## begin MATERIAL SUPPLIED

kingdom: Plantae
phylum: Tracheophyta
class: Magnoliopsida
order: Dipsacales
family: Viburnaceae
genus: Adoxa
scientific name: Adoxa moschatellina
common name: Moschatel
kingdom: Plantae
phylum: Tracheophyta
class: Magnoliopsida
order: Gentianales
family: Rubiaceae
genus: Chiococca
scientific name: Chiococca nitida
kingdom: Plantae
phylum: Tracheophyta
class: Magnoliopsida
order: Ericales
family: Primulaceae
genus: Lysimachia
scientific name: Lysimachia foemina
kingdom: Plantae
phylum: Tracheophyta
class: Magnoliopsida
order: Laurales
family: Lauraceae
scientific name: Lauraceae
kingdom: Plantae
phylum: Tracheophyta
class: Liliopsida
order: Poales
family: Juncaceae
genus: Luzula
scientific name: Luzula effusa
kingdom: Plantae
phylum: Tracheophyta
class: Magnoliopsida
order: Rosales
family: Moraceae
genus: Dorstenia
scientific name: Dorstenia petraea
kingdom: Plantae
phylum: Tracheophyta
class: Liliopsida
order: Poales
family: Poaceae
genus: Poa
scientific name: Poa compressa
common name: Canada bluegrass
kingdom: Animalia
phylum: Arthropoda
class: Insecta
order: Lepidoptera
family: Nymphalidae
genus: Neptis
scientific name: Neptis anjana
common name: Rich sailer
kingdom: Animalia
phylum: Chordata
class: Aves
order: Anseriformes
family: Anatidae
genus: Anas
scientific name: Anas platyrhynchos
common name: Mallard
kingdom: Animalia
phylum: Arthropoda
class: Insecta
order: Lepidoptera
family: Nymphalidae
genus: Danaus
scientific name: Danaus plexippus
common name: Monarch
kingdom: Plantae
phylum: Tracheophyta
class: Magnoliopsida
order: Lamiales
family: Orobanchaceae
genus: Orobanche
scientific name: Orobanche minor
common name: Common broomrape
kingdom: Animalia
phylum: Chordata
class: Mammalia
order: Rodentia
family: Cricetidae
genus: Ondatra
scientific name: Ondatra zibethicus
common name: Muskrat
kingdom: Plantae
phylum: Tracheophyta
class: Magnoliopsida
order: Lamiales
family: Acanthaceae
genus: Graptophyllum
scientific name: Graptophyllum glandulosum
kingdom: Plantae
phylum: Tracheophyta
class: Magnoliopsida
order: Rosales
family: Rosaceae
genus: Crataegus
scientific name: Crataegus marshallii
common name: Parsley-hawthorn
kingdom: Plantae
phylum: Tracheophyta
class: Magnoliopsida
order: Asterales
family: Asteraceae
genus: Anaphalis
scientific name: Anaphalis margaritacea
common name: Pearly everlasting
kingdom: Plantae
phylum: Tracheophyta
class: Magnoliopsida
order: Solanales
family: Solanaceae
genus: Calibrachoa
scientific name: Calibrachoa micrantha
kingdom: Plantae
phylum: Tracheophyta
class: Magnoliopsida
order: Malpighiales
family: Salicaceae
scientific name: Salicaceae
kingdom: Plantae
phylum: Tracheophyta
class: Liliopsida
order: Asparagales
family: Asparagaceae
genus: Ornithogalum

## end MATERIAL SUPPLIED

> **REQUEST**: Write out the entries from the start down through the line containing "genus: Chiococca", substituting "division" for "phylum" and keeping everything else the same.

> **ANSWER FOR THIS EXERCISE**:
kingdom: Plantae
division: Tracheophyta
class: Magnoliopsida
order: Dipsacales
family: Viburnaceae
genus: Adoxa
scientific name: Adoxa moschatellina
common name: Moschatel
kingdom: Plantae
division: Tracheophyta
class: Magnoliopsida
order: Gentianales
family: Rubiaceae
genus: Chiococca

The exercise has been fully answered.